To be done:
Write out every line below character for character, with no alterations.

--- START Exercise input ---

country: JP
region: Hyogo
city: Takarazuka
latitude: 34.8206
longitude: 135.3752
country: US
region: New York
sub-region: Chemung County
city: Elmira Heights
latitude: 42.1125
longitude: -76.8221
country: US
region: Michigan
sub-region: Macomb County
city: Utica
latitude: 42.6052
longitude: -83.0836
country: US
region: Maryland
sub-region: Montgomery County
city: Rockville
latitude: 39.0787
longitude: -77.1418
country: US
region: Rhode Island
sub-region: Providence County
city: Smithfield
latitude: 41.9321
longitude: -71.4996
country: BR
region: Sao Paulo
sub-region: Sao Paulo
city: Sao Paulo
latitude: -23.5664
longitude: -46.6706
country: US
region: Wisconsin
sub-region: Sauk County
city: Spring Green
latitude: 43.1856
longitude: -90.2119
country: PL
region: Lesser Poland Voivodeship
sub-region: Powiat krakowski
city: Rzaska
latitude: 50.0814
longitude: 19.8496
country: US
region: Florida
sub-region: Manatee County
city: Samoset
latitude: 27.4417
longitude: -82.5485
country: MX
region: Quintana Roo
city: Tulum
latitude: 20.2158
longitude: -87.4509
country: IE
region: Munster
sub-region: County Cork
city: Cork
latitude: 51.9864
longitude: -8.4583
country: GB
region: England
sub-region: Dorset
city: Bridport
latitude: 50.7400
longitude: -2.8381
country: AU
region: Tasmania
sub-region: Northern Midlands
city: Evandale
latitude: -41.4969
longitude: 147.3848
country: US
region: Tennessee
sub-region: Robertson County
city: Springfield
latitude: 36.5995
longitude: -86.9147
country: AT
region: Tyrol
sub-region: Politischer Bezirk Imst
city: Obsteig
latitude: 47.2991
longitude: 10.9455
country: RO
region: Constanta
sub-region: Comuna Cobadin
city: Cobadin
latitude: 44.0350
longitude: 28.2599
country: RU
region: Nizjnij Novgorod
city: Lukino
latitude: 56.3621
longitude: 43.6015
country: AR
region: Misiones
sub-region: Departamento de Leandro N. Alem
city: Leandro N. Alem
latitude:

--- END Exercise input ---

Written answer:
country: JP
region: Hyogo
city: Takarazuka
latitude: 34.8206
longitude: 135.3752
country: US
region: New York
sub-region: Chemung County
city: Elmira Heights
latitude: 42.1125
longitude: -76.8221
country: US
region: Michigan
sub-region: Macomb County
city: Utica
latitude: 42.6052
longitude: -83.0836
country: US
region: Maryland
sub-region: Montgomery County
city: Rockville
latitude: 39.0787
longitude: -77.1418
country: US
region: Rhode Island
sub-region: Providence County
city: Smithfield
latitude: 41.9321
longitude: -71.4996
country: BR
region: Sao Paulo
sub-region: Sao Paulo
city: Sao Paulo
latitude: -23.5664
longitude: -46.6706
country: US
region: Wisconsin
sub-region: Sauk County
city: Spring Green
latitude: 43.1856
longitude: -90.2119
country: PL
region: Lesser Poland Voivodeship
sub-region: Powiat krakowski
city: Rzaska
latitude: 50.0814
longitude: 19.8496
country: US
region: Florida
sub-region: Manatee County
city: Samoset
latitude: 27.4417
longitude: -82.5485
country: MX
region: Quintana Roo
city: Tulum
latitude: 20.2158
longitude: -87.4509
country: IE
region: Munster
sub-region: County Cork
city: Cork
latitude: 51.9864
longitude: -8.4583
country: GB
region: England
sub-region: Dorset
city: Bridport
latitude: 50.7400
longitude: -2.8381
country: AU
region: Tasmania
sub-region: Northern Midlands
city: Evandale
latitude: -41.4969
longitude: 147.3848
country: US
region: Tennessee
sub-region: Robertson County
city: Springfield
latitude: 36.5995
longitude: -86.9147
country: AT
region: Tyrol
sub-region: Politischer Bezirk Imst
city: Obsteig
latitude: 47.2991
longitude: 10.9455
country: RO
region: Constanta
sub-region: Comuna Cobadin
city: Cobadin
latitude: 44.0350
longitude: 28.2599
country: RU
region: Nizjnij Novgorod
city: Lukino
latitude: 56.3621
longitude: 43.6015
country: AR
region: Misiones
sub-region: Departamento de Leandro N. Alem
city: Leandro N. Alem
latitude:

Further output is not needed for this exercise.